Sandinista may not be all catchy-tunes and chart-toppers but if you're reading this, I suppose you already know that's not what The Clash stood for. However, it includes real classics with some of the most mature and inspired lyrics Joe Strummer ever wrote.

The opener, rap crossover The Magnificent Seven, remains one of the all-time top-Clash tracks. A peerless portrayal of 9 til 5 work alienation ("Clocks go slow in a place of work/ Minutes drag and the hours jerk"), arse-licking ("you can be true, you can be false, you'll be given the same reward"), capitalist exploitation ("You lot! What? Don't stop! Give it all you got!"), it manages to condense incredibly sophisticated concepts in a handful of couplets:

"So get back to work an' sweat some more
The sun will sink an' we'll get out the door
It's no good for man to work in cages
Hits the town, he drinks his wages"

Bono once said that Sandinista is like an atlas. Clash fans would simply listen to it and learn about what was going on in all corners of the planet. In fact, the title itself is about the late 70s and early 80s' Nicaraguan left-wing guerrilla that famously fought the US-backed Somoza dictatorship. Unafraid of press criticism, The Clash declared their heartfelt support and took to wearing the Sandinistas' colours on stage.

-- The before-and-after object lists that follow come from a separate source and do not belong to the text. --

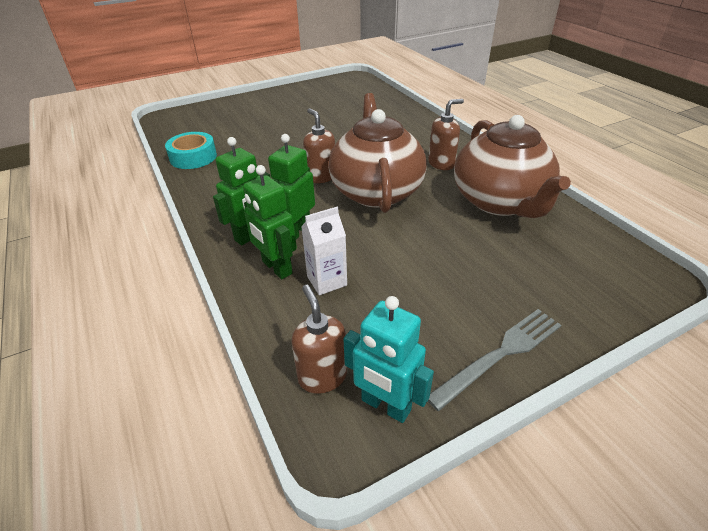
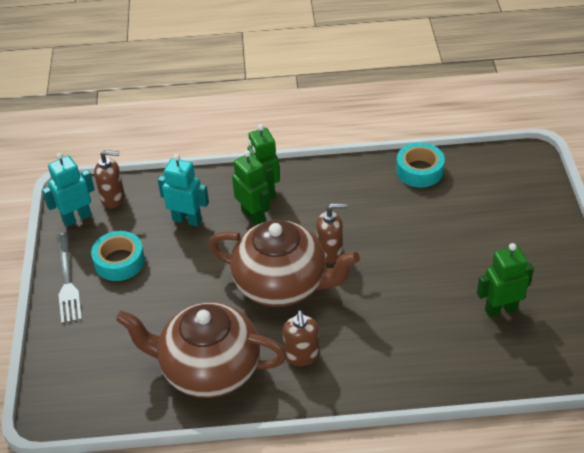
camera: 115 degrees right, 5 degrees up
(276, 268) = (218, 197): green robot -> green robot (500, 309)
(327, 281) = (187, 220): white carton -> turquoise robot
(430, 315) = (119, 261): none -> turquoise tape

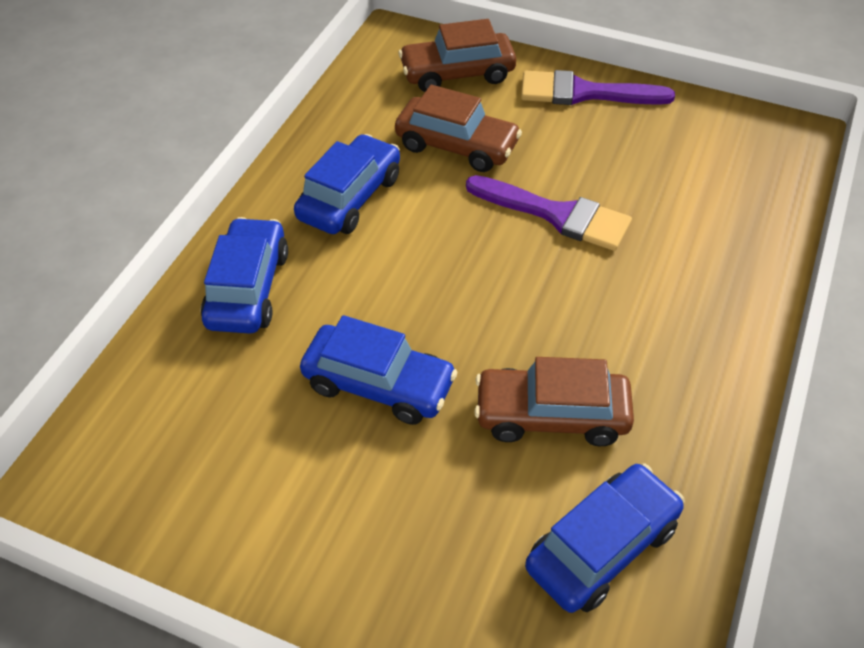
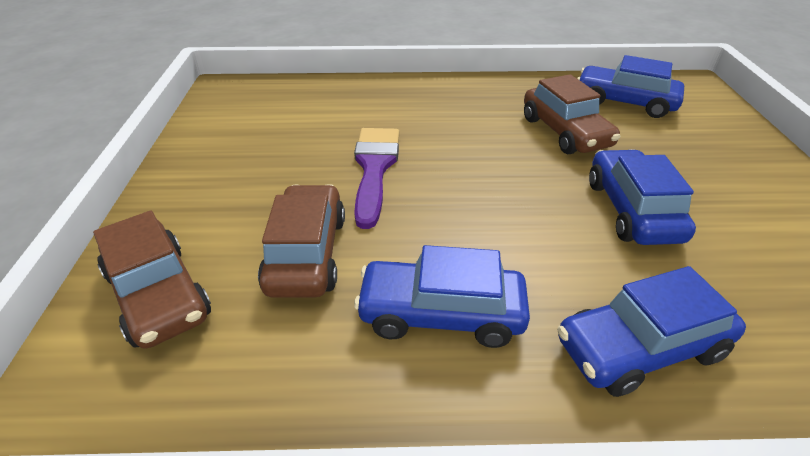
camera: 115 degrees left, 10 degrees down
(584, 93) = (185, 188): purple brush -> none

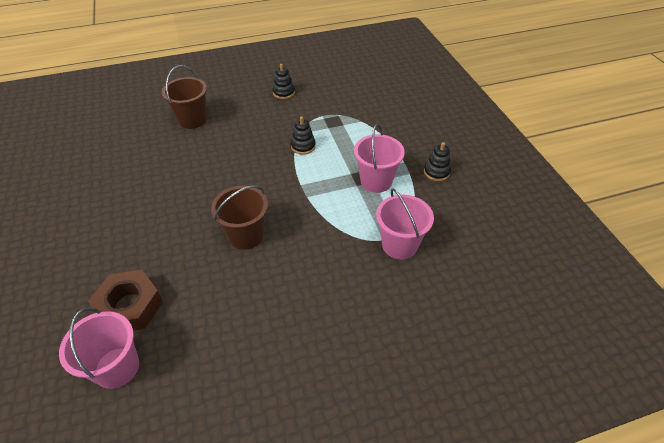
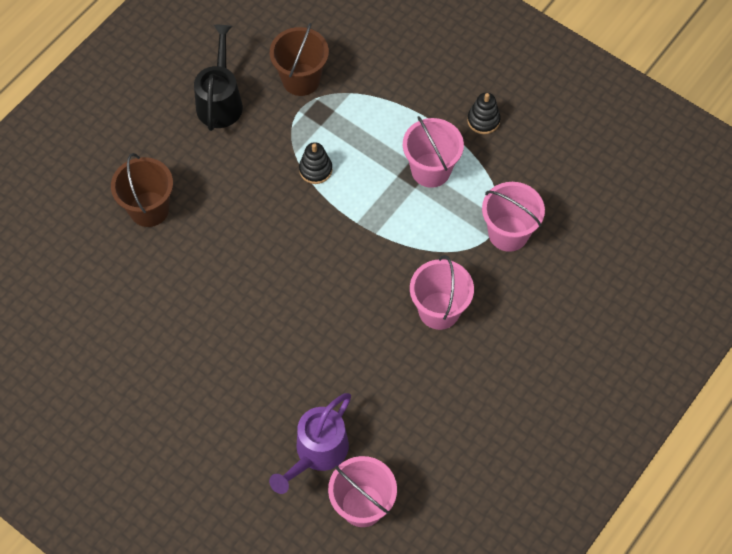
camera: 35 degrees left, 15 degrees up
(130, 306) = (317, 453): brown nut -> purple watering can
(246, 235) = (355, 316): brown bucket -> brown bucket (301, 79)
(283, 93) = (220, 101): black stacking toy -> black watering can
(305, 265) = (439, 310): none -> pink bucket

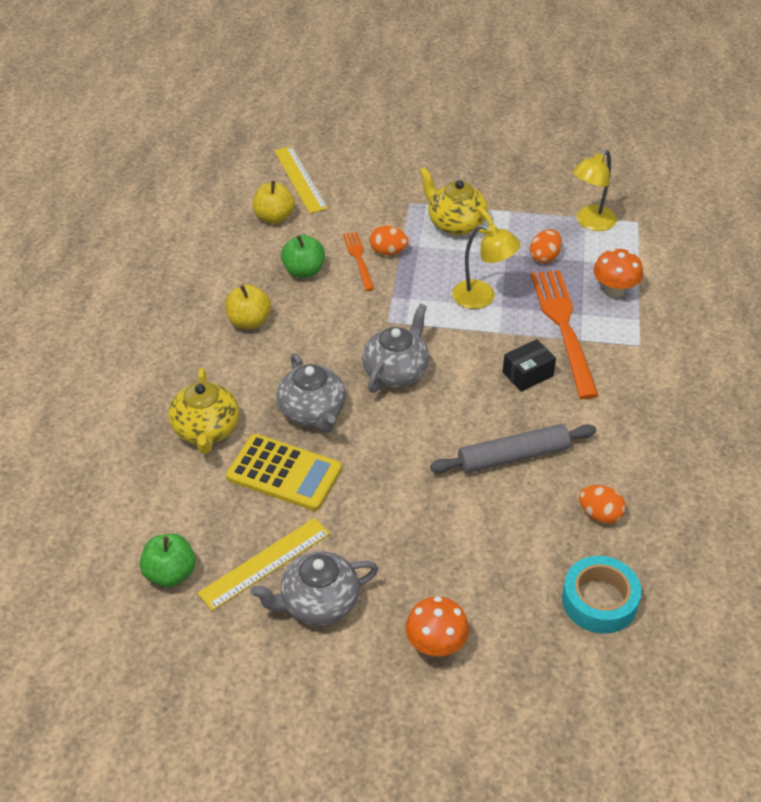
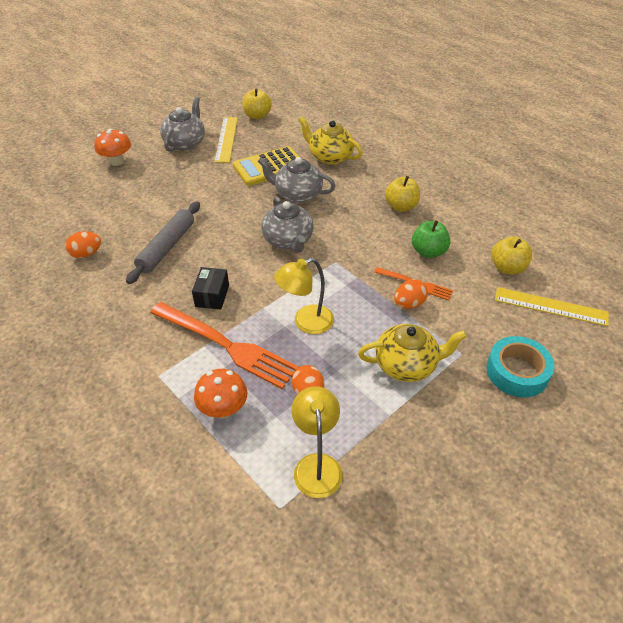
camera: 130 degrees right, 0 degrees up
(170, 574) = (257, 116): green apple -> yellow apple
(599, 601) = (52, 219): turquoise tape -> turquoise tape (517, 372)

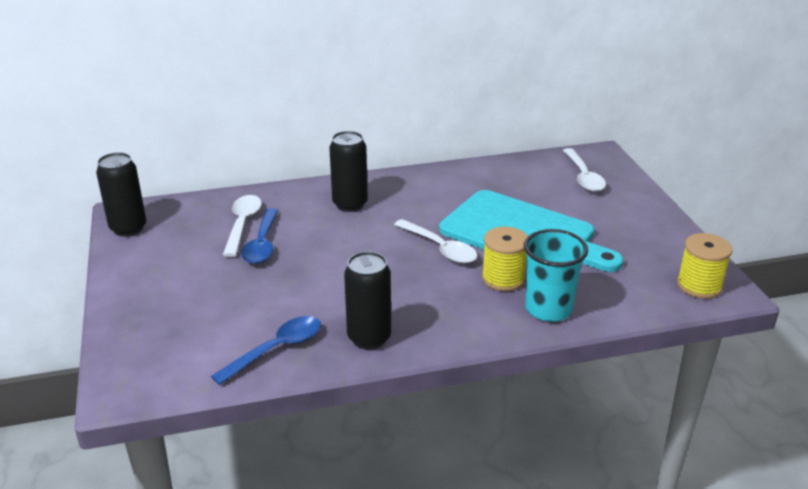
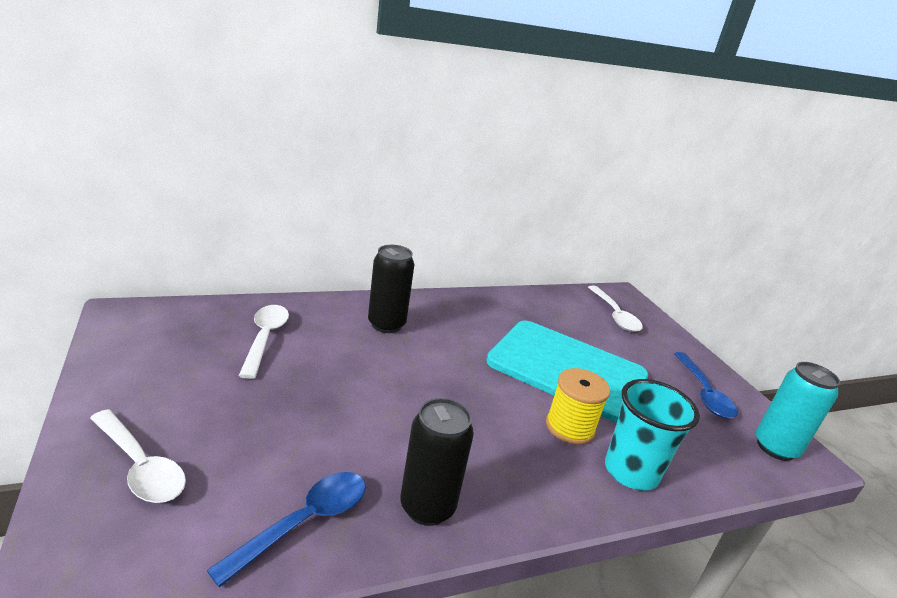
camera: 10 degrees left, 5 degrees down
(128, 228) = (123, 333): black can -> none
(262, 244) = (288, 365): blue spoon -> blue spoon (704, 393)
(440, 248) = (492, 384): white spoon -> white spoon (140, 466)
(699, 285) = (775, 448): yellow spool -> turquoise can

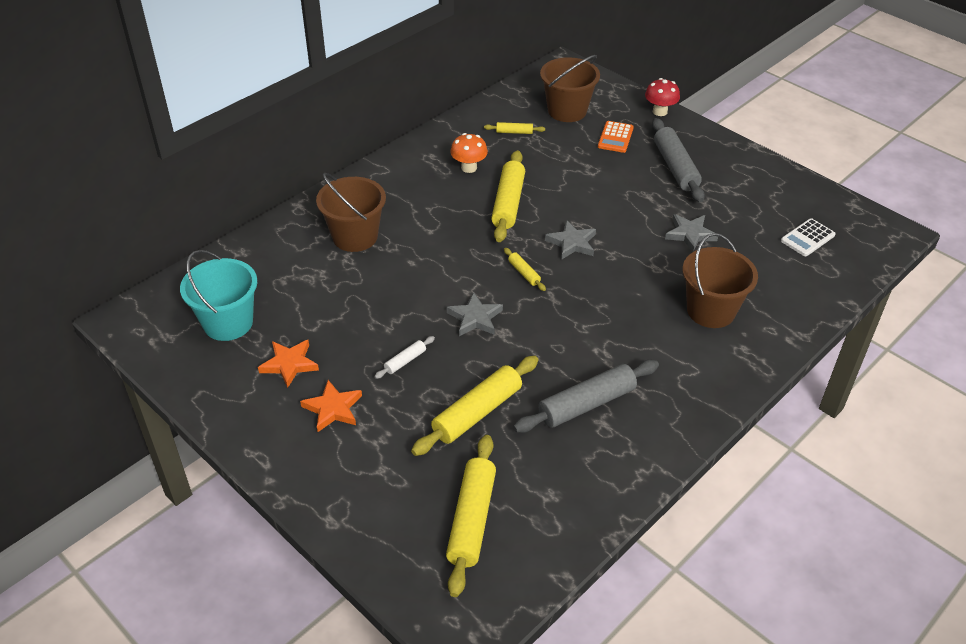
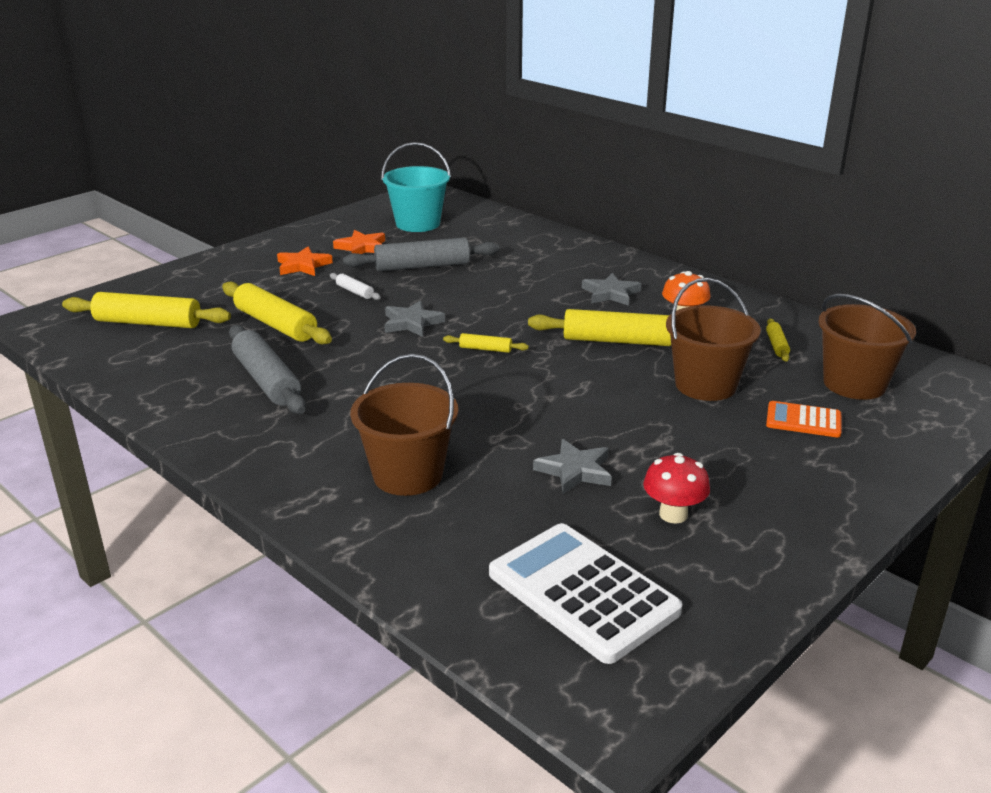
camera: 90 degrees right, 15 degrees down
(355, 237) = (541, 264): brown bucket -> brown bucket (705, 385)
(524, 273) = (485, 349): yellow rolling pin -> yellow rolling pin turned 45 degrees clockwise
(572, 243) = (544, 379): grey star -> grey star (610, 293)
(660, 111) = (904, 465): red mushroom -> red mushroom (673, 514)
(675, 167) = (745, 470): grey rolling pin -> grey rolling pin (422, 266)
(807, 238) = (582, 592): white calculator -> white calculator, size x1.91

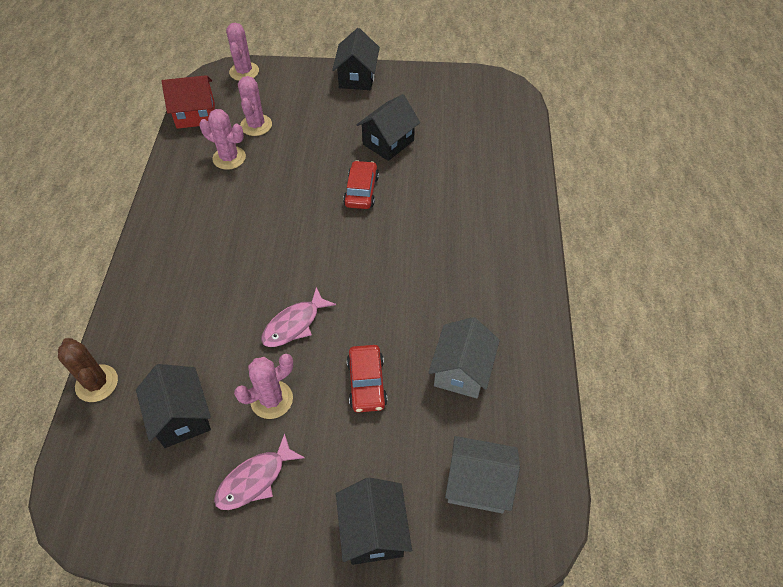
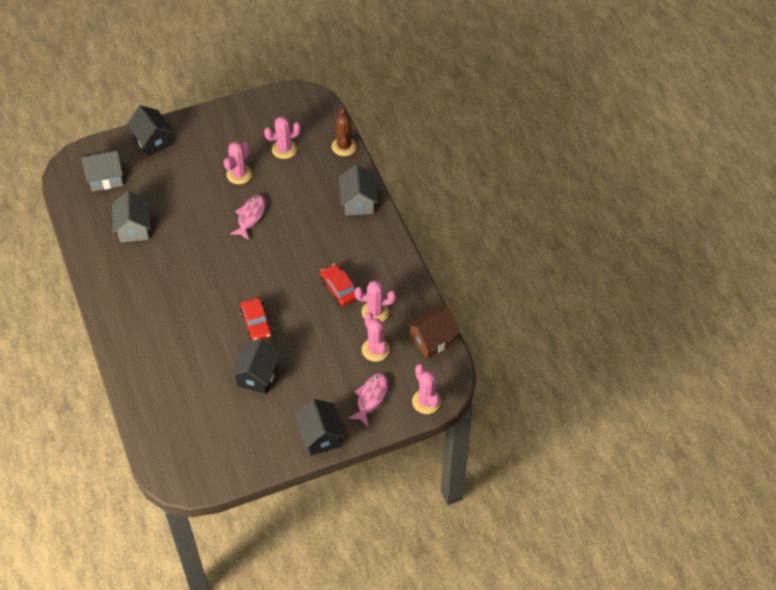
camera: 155 degrees right, 0 degrees up
(97, 383) = (344, 146): brown cactus -> brown cactus turned 60 degrees clockwise
(147, 289) = (358, 202): none -> grey house
(181, 417) = (284, 149): black house -> pink cactus
(195, 115) = (432, 340): red house -> brown house
(255, 479) = (225, 139): pink fish -> pink fish (371, 398)
(366, 383) = (188, 202): red car -> red car (339, 289)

Washington Bullets, with Mick Jones on lead vocals, is about America's support for right-wing paramilitary death squads across the planets. Quite a poignant theme in the wake of George W Bush's lopsided support for world democracy. Broadway is a dysfunctional and heartbreaking tale of homelessness and rich/poor divide, while Ivan Meets G.I. Joe is a snapshot of coldwar paranoia.

Something About England is a reminder that Olde England wasn't all flowers, chocolate and gentlemen in caps:

"There was masters an' servants an' servants an' dogs
They taught you how to touch your cap
But through strikes an' famine an' war an' peace
England never closed this gap"

A few years before his premature death, Strummer said of Sandinista, "I wouldn’t change it even if I could". To us, that counts more than a hundred lazy reviews.